----- Supplied records -----

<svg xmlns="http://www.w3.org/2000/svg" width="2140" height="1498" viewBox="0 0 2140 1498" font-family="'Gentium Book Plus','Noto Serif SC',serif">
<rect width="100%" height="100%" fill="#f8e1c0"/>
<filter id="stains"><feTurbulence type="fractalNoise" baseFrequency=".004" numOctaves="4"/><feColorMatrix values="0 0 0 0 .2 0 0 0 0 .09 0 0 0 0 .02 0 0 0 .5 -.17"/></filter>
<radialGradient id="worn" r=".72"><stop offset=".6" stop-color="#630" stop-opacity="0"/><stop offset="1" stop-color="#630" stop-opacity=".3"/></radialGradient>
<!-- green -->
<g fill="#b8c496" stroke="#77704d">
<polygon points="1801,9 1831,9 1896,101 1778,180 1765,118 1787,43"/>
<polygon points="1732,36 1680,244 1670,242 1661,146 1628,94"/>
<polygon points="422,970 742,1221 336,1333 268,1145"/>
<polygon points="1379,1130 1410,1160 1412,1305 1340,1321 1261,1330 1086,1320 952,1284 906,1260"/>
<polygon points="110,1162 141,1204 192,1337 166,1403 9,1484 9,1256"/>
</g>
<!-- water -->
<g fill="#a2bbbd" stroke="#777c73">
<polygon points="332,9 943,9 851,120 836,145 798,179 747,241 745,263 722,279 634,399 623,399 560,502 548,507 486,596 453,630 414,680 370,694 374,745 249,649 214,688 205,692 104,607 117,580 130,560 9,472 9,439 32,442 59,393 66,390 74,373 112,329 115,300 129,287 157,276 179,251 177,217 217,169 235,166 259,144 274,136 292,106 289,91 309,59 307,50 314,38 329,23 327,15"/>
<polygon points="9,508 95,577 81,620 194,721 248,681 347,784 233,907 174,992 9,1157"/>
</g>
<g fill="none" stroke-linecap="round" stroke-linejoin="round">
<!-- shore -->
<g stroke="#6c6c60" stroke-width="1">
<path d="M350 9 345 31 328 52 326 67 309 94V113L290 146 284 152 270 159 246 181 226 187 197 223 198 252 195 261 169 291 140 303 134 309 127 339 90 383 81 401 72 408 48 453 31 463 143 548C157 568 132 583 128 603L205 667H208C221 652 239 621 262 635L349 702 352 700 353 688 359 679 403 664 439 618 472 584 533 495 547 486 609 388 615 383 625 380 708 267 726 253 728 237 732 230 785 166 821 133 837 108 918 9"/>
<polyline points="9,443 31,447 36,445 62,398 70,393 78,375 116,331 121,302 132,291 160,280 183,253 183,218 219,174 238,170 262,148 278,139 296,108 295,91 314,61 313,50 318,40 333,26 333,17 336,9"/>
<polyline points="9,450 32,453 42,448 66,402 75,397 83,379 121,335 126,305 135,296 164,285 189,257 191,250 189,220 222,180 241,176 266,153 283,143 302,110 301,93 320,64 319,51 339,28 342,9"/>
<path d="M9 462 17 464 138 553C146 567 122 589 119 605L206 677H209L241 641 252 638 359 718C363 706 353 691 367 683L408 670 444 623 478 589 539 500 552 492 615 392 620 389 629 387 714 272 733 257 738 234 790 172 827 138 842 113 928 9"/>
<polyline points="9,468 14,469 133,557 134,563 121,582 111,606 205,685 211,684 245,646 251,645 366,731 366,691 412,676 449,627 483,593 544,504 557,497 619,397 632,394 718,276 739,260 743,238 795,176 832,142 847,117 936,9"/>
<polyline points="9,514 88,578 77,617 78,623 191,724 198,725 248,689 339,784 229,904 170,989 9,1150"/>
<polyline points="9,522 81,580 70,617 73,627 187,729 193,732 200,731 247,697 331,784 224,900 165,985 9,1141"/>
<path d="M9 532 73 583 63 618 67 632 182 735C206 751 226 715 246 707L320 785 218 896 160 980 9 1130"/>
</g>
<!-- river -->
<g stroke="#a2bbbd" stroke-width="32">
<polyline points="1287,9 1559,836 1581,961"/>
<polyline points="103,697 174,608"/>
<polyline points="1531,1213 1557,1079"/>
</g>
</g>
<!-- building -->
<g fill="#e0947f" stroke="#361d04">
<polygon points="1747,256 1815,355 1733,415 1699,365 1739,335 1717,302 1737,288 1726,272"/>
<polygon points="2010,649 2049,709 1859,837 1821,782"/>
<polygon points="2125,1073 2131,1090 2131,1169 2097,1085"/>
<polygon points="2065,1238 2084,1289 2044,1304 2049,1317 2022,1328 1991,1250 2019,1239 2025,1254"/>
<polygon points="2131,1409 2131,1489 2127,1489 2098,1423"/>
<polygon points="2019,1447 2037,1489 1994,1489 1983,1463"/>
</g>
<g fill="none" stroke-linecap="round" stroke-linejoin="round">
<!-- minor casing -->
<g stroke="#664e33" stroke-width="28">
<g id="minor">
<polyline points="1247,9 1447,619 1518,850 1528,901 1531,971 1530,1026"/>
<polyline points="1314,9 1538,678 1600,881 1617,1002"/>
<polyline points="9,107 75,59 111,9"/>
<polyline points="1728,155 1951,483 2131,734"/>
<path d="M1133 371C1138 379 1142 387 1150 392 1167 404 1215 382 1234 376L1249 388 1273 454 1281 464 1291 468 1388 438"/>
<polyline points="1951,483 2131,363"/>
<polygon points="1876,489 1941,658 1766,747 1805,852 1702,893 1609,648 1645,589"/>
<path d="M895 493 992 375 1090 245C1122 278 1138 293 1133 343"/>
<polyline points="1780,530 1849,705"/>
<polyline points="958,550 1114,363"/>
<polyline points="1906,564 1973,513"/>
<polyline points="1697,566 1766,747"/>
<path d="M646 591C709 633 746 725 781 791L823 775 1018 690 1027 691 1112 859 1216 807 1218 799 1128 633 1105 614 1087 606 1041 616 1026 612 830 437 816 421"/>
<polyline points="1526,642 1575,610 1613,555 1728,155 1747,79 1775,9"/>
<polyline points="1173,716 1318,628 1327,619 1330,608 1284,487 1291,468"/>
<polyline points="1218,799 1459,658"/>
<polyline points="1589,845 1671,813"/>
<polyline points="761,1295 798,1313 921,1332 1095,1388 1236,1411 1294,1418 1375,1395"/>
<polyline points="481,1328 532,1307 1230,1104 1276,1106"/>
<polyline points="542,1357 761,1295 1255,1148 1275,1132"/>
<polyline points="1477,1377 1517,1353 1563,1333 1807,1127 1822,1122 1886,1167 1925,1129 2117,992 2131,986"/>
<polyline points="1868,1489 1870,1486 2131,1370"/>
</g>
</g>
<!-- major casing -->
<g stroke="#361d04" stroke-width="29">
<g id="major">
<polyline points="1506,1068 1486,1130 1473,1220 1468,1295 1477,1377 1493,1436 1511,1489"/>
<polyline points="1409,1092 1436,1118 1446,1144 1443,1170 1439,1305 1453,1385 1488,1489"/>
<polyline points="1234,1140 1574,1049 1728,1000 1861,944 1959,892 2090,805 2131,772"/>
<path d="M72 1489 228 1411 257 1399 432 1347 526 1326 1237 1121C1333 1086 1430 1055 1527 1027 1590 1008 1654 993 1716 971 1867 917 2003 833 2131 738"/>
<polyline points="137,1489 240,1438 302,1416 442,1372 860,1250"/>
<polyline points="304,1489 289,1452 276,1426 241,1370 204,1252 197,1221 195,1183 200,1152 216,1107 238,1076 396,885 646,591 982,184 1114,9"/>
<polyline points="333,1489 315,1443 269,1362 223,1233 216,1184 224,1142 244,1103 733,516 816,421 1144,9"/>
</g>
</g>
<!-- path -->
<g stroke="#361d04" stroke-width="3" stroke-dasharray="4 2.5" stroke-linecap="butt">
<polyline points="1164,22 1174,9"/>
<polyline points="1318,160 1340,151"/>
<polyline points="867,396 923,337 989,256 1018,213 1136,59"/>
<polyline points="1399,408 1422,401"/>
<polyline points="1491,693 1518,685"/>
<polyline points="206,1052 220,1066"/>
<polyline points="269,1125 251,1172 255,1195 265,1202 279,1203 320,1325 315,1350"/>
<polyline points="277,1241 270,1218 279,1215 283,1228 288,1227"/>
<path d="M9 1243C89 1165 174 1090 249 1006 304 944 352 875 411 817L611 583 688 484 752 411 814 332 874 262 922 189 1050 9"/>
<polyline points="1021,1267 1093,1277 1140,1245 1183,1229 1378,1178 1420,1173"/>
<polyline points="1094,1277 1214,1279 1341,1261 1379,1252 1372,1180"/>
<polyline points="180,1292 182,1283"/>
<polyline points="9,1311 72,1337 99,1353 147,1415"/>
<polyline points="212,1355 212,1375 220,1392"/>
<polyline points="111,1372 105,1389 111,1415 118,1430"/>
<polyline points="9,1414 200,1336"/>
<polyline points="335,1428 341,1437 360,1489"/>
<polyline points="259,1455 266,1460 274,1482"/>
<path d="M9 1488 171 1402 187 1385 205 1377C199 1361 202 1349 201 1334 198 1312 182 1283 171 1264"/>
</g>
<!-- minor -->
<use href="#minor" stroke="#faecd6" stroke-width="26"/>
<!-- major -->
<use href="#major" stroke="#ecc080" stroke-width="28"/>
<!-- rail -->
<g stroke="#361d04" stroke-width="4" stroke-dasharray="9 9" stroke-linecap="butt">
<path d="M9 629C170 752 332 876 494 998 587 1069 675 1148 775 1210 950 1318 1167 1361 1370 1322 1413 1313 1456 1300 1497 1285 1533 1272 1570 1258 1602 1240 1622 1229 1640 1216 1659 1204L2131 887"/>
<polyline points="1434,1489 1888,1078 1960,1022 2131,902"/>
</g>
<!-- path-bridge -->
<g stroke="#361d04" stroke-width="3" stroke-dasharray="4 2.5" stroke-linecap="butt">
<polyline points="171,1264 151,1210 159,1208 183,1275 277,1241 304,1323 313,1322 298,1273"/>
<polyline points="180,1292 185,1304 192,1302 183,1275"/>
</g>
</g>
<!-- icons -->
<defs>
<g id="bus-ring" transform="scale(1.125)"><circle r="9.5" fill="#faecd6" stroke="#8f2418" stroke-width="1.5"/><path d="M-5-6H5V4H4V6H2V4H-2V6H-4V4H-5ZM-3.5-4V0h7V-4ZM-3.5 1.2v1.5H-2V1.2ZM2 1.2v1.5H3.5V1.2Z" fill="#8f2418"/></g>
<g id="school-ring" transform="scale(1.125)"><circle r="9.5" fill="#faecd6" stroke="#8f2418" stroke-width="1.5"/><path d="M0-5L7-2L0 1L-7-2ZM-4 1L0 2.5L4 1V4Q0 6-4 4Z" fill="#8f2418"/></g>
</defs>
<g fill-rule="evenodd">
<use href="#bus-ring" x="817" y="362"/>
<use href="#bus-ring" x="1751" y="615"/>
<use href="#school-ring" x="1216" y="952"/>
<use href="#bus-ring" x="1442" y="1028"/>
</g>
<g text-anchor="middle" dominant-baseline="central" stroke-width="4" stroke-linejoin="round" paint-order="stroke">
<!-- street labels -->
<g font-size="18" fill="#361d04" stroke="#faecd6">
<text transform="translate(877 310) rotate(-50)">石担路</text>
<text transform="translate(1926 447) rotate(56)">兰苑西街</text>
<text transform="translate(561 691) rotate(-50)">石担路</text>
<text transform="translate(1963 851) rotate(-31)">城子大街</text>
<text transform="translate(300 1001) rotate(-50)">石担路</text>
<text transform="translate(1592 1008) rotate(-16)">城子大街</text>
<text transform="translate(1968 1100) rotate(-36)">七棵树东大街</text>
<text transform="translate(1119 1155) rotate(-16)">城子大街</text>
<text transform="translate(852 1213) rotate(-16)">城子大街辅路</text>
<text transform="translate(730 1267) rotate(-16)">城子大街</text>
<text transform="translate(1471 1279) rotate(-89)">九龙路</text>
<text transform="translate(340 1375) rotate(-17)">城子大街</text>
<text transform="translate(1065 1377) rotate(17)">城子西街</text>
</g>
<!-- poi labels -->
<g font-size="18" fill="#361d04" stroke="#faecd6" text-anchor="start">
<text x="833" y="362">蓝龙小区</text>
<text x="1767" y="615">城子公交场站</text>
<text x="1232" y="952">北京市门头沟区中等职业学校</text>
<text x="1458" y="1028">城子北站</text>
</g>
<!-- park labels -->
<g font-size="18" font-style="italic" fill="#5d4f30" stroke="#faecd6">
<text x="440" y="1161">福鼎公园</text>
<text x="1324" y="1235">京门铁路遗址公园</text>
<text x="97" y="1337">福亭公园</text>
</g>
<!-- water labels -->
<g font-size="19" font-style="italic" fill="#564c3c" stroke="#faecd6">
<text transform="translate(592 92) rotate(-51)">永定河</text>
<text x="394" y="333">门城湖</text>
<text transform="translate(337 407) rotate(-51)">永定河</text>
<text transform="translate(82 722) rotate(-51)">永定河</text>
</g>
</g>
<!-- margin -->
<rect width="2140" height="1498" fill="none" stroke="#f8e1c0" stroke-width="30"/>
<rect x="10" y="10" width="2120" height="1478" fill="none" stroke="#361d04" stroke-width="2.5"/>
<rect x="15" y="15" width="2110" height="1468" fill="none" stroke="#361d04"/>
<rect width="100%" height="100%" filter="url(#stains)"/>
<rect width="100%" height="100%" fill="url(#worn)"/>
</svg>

-----

**About this exercise**: Determine the number of lines in the data above that hold "size", and reply with that number alone.

**Response box**: 4